Enfranchisement

I mark my choices at my dining room table. Then I slip the ballot into the special voting envelope, which I sign and seal. My husband or I, depending on for whom it is most convenient, will later deliver our envelopes to the downtown early voter drop-off center, where we always make sure to ask for extra “I voted” stickers.

I wear a sticker daily through election day. When I affix a sticker to my shirt just over my heart, I always think of a woman I met in Johannesburg on April 27, 1994 – the day of South Africa’s first all-race elections. She stood in line all morning waiting to vote. When she finally got to the head of the line, she was told her identification was insufficient _ hundreds of thousands of black South Africans lacked official identity books at the time. An election officials volunteered to take her to the nearest station where she could get temporary identity papers that would allow her to vote. She did that and got back in line, where I found her as I interviewed voters for an article about that historic day. She told me she enjoyed every moment in line, chatting with black and white voters, relishing the moment, feeling for the first time like a citizen of her homeland.
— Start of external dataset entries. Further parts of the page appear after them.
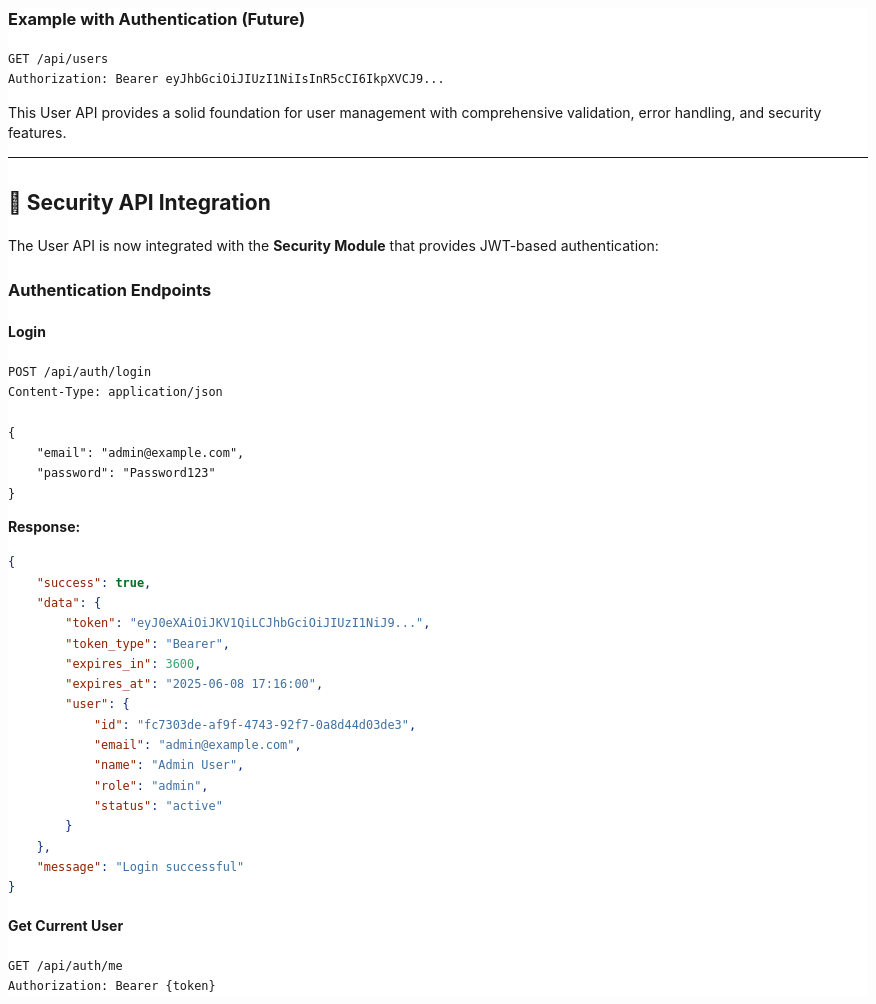 ### Example with Authentication (Future)
```http
GET /api/users
Authorization: Bearer eyJhbGciOiJIUzI1NiIsInR5cCI6IkpXVCJ9...
```

This User API provides a solid foundation for user management with comprehensive validation, error handling, and security features.


---

## 🔐 Security API Integration

The User API is now integrated with the **Security Module** that provides JWT-based authentication:

### Authentication Endpoints

#### Login
```http
POST /api/auth/login
Content-Type: application/json

{
    "email": "admin@example.com",
    "password": "Password123"
}
```

**Response:**
```json
{
    "success": true,
    "data": {
        "token": "eyJ0eXAiOiJKV1QiLCJhbGciOiJIUzI1NiJ9...",
        "token_type": "Bearer",
        "expires_in": 3600,
        "expires_at": "2025-06-08 17:16:00",
        "user": {
            "id": "fc7303de-af9f-4743-92f7-0a8d44d03de3",
            "email": "admin@example.com",
            "name": "Admin User",
            "role": "admin",
            "status": "active"
        }
    },
    "message": "Login successful"
}
```

#### Get Current User
```http
GET /api/auth/me
Authorization: Bearer {token}
```
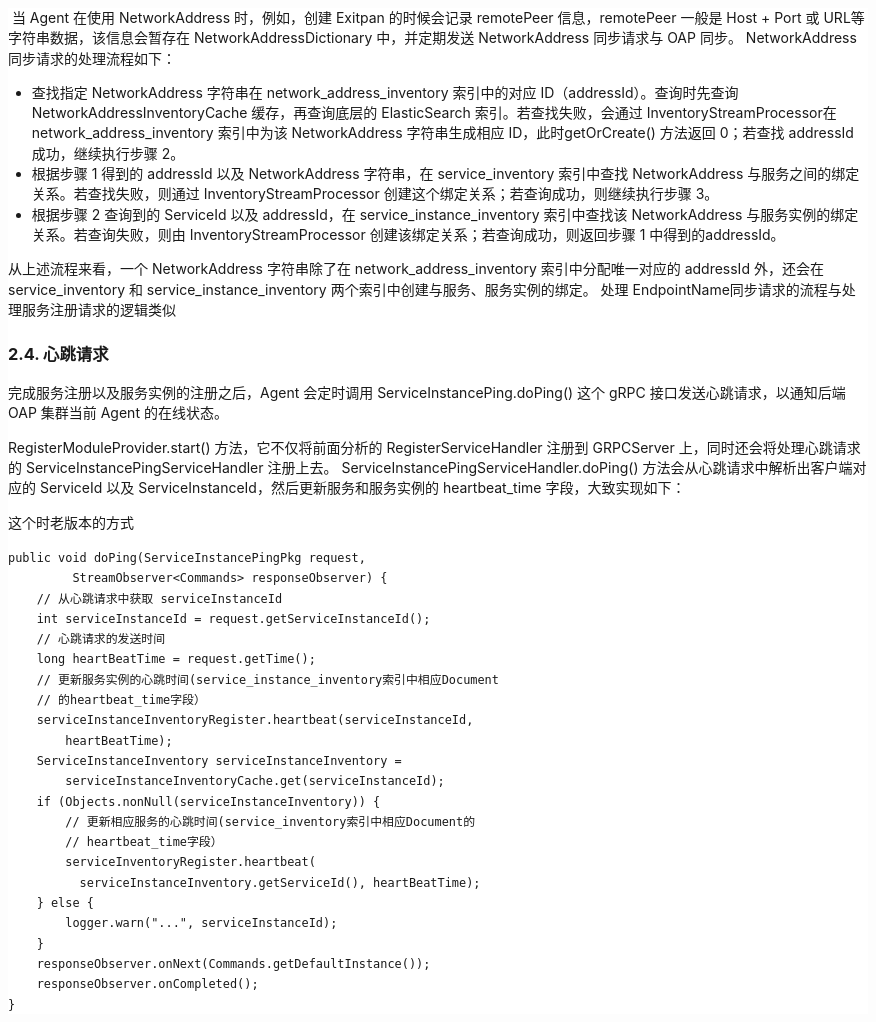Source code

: ​	当 Agent 在使用 NetworkAddress 时，例如，创建 Exitpan 的时候会记录 remotePeer 信息，remotePeer 一般是 Host + Port 或 URL等字符串数据，该信息会暂存在 NetworkAddressDictionary 中，并定期发送 NetworkAddress 同步请求与 OAP 同步。
NetworkAddress 同步请求的处理流程如下：

* 查找指定 NetworkAddress 字符串在 network_address_inventory 索引中的对应 ID（addressId）。查询时先查询 NetworkAddressInventoryCache 缓存，再查询底层的 ElasticSearch 索引。若查找失败，会通过 InventoryStreamProcessor在 network_address_inventory 索引中为该 NetworkAddress 字符串生成相应 ID，此时getOrCreate() 方法返回 0；若查找 addressId 成功，继续执行步骤 2。
* 根据步骤 1 得到的 addressId 以及 NetworkAddress 字符串，在 service_inventory 索引中查找 NetworkAddress 与服务之间的绑定关系。若查找失败，则通过 InventoryStreamProcessor 创建这个绑定关系；若查询成功，则继续执行步骤 3。
* 根据步骤 2 查询到的 ServiceId 以及 addressId，在 service_instance_inventory 索引中查找该 NetworkAddress 与服务实例的绑定关系。若查询失败，则由 InventoryStreamProcessor 创建该绑定关系；若查询成功，则返回步骤 1 中得到的addressId。

从上述流程来看，一个 NetworkAddress 字符串除了在 network_address_inventory 索引中分配唯一对应的 addressId 外，还会在 service_inventory 和 service_instance_inventory 两个索引中创建与服务、服务实例的绑定。
处理 EndpointName同步请求的流程与处理服务注册请求的逻辑类似

### 2.4. 心跳请求

完成服务注册以及服务实例的注册之后，Agent 会定时调用 ServiceInstancePing.doPing() 这个 gRPC 接口发送心跳请求，以通知后端 OAP 集群当前 Agent 的在线状态。

 RegisterModuleProvider.start() 方法，它不仅将前面分析的 RegisterServiceHandler 注册到 GRPCServer 上，同时还会将处理心跳请求的 ServiceInstancePingServiceHandler 注册上去。
ServiceInstancePingServiceHandler.doPing() 方法会从心跳请求中解析出客户端对应的 ServiceId 以及 ServiceInstanceId，然后更新服务和服务实例的 heartbeat_time 字段，大致实现如下：

这个时老版本的方式

```
public void doPing(ServiceInstancePingPkg request, 
         StreamObserver<Commands> responseObserver) {
    // 从心跳请求中获取 serviceInstanceId
    int serviceInstanceId = request.getServiceInstanceId(); 
    // 心跳请求的发送时间
    long heartBeatTime = request.getTime();
    // 更新服务实例的心跳时间(service_instance_inventory索引中相应Document
    // 的heartbeat_time字段） 
    serviceInstanceInventoryRegister.heartbeat(serviceInstanceId, 
        heartBeatTime);
    ServiceInstanceInventory serviceInstanceInventory = 
        serviceInstanceInventoryCache.get(serviceInstanceId);
    if (Objects.nonNull(serviceInstanceInventory)) {
        // 更新相应服务的心跳时间(service_inventory索引中相应Document的
        // heartbeat_time字段）
        serviceInventoryRegister.heartbeat(
          serviceInstanceInventory.getServiceId(), heartBeatTime);
    } else {
        logger.warn("...", serviceInstanceId);
    }
    responseObserver.onNext(Commands.getDefaultInstance());
    responseObserver.onCompleted();
}
```
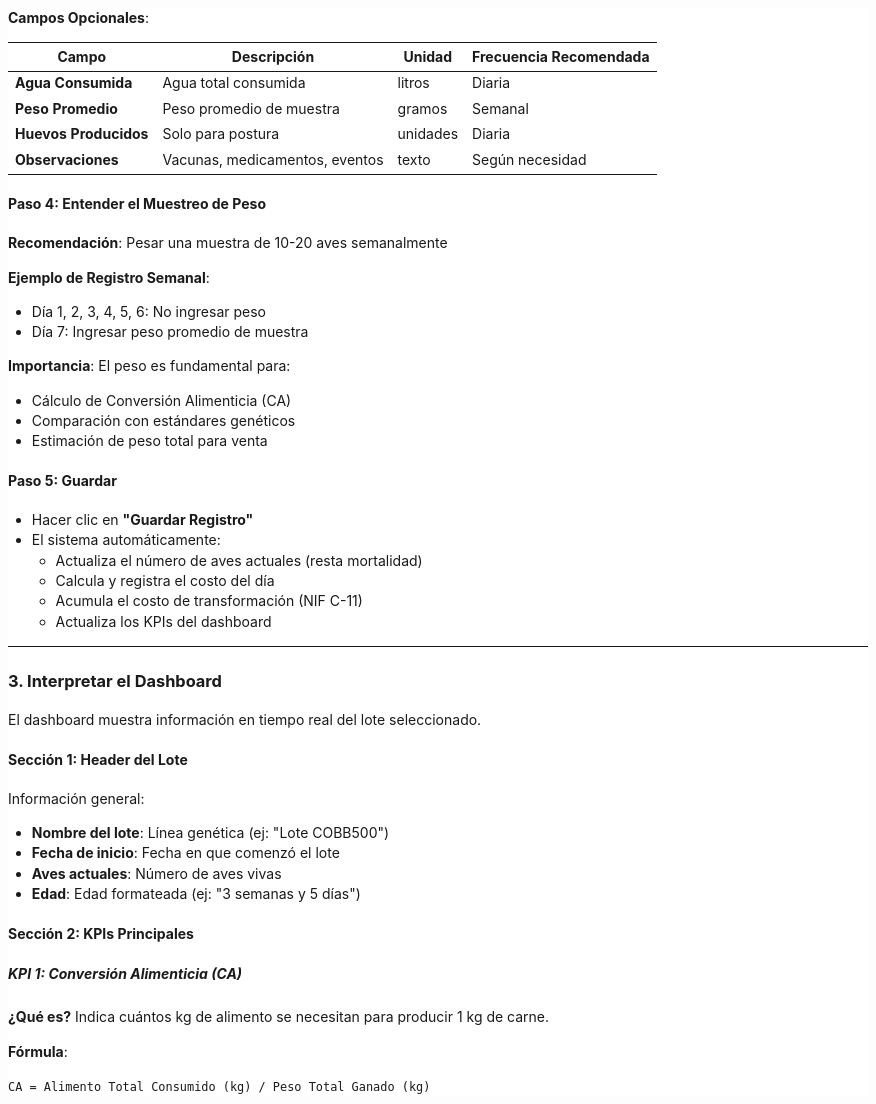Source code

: **Campos Opcionales**:

| Campo | Descripción | Unidad | Frecuencia Recomendada |
|-------|-------------|--------|----------------------|
| **Agua Consumida** | Agua total consumida | litros | Diaria |
| **Peso Promedio** | Peso promedio de muestra | gramos | Semanal |
| **Huevos Producidos** | Solo para postura | unidades | Diaria |
| **Observaciones** | Vacunas, medicamentos, eventos | texto | Según necesidad |

#### Paso 4: Entender el Muestreo de Peso

**Recomendación**: Pesar una muestra de 10-20 aves semanalmente

**Ejemplo de Registro Semanal**:
- Día 1, 2, 3, 4, 5, 6: No ingresar peso
- Día 7: Ingresar peso promedio de muestra

**Importancia**: El peso es fundamental para:
- Cálculo de Conversión Alimenticia (CA)
- Comparación con estándares genéticos
- Estimación de peso total para venta

#### Paso 5: Guardar

- Hacer clic en **"Guardar Registro"**
- El sistema automáticamente:
  - Actualiza el número de aves actuales (resta mortalidad)
  - Calcula y registra el costo del día
  - Acumula el costo de transformación (NIF C-11)
  - Actualiza los KPIs del dashboard

---

### 3. Interpretar el Dashboard

El dashboard muestra información en tiempo real del lote seleccionado.

#### Sección 1: Header del Lote

Información general:
- **Nombre del lote**: Línea genética (ej: "Lote COBB500")
- **Fecha de inicio**: Fecha en que comenzó el lote
- **Aves actuales**: Número de aves vivas
- **Edad**: Edad formateada (ej: "3 semanas y 5 días")

#### Sección 2: KPIs Principales

##### KPI 1: Conversión Alimenticia (CA)

**¿Qué es?**
Indica cuántos kg de alimento se necesitan para producir 1 kg de carne.

**Fórmula**:
```
CA = Alimento Total Consumido (kg) / Peso Total Ganado (kg)
```
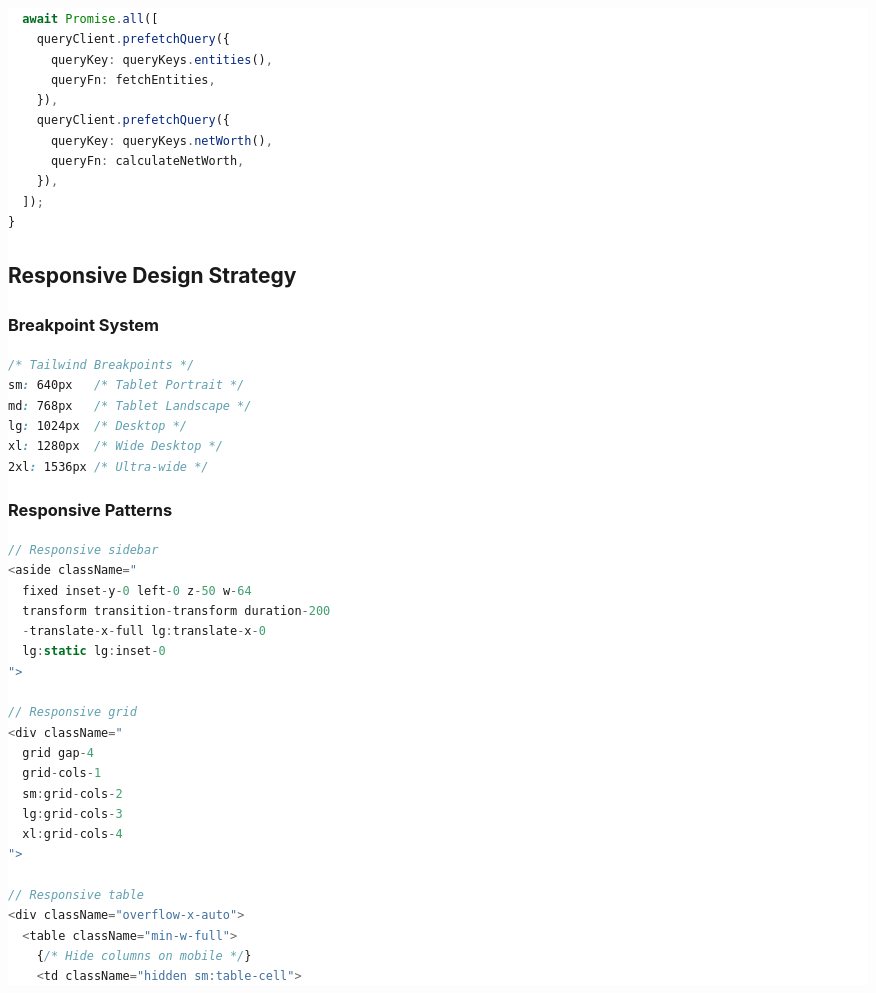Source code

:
 ```typescript
  await Promise.all([
    queryClient.prefetchQuery({
      queryKey: queryKeys.entities(),
      queryFn: fetchEntities,
    }),
    queryClient.prefetchQuery({
      queryKey: queryKeys.netWorth(),
      queryFn: calculateNetWorth,
    }),
  ]);
}
```

## Responsive Design Strategy

### Breakpoint System

```css
/* Tailwind Breakpoints */
sm: 640px   /* Tablet Portrait */
md: 768px   /* Tablet Landscape */
lg: 1024px  /* Desktop */
xl: 1280px  /* Wide Desktop */
2xl: 1536px /* Ultra-wide */
```

### Responsive Patterns

```typescript
// Responsive sidebar
<aside className="
  fixed inset-y-0 left-0 z-50 w-64 
  transform transition-transform duration-200
  -translate-x-full lg:translate-x-0
  lg:static lg:inset-0
">

// Responsive grid
<div className="
  grid gap-4
  grid-cols-1 
  sm:grid-cols-2 
  lg:grid-cols-3 
  xl:grid-cols-4
">

// Responsive table
<div className="overflow-x-auto">
  <table className="min-w-full">
    {/* Hide columns on mobile */}
    <td className="hidden sm:table-cell">
```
I wear my stickers in her celebratory mood. I also wear them in memory of the South Africans who struggled and died so that that patient woman could cast her vote, and the Americans who struggled and died so that I can cast mine.

Hope is essential to democracy. That doesn’t mean failing to acknowledge challenges. But pessimism can also be blind, keeping us from seeing what can be done and making inaction seem virtuous. 

So I also wear my stickers as a plea to others to willingly suspend the cynicism that is at the heart of so much of our disengagement from politics.